SUPPLIED ENTRIES:
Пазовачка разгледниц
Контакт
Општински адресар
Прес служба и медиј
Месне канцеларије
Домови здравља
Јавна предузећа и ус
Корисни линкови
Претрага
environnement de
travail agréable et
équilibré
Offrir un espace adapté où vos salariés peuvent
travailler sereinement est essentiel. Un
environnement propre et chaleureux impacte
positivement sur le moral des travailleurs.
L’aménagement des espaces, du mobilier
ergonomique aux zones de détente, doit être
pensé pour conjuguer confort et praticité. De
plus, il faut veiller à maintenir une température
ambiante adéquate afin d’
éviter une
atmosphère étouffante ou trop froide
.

WORK TASK:
Please retype all the records above line for line, keeping every word, spelling, and punctuation mark unchanged.

RESPONSE:
Пазовачка разгледниц
Контакт
Општински адресар
Прес служба и медиј
Месне канцеларије
Домови здравља
Јавна предузећа и ус
Корисни линкови
Претрага
environnement de
travail agréable et
équilibré
Offrir un espace adapté où vos salariés peuvent
travailler sereinement est essentiel. Un
environnement propre et chaleureux impacte
positivement sur le moral des travailleurs.
L’aménagement des espaces, du mobilier
ergonomique aux zones de détente, doit être
pensé pour conjuguer confort et praticité. De
plus, il faut veiller à maintenir une température
ambiante adéquate afin d’
éviter une
atmosphère étouffante ou trop froide
.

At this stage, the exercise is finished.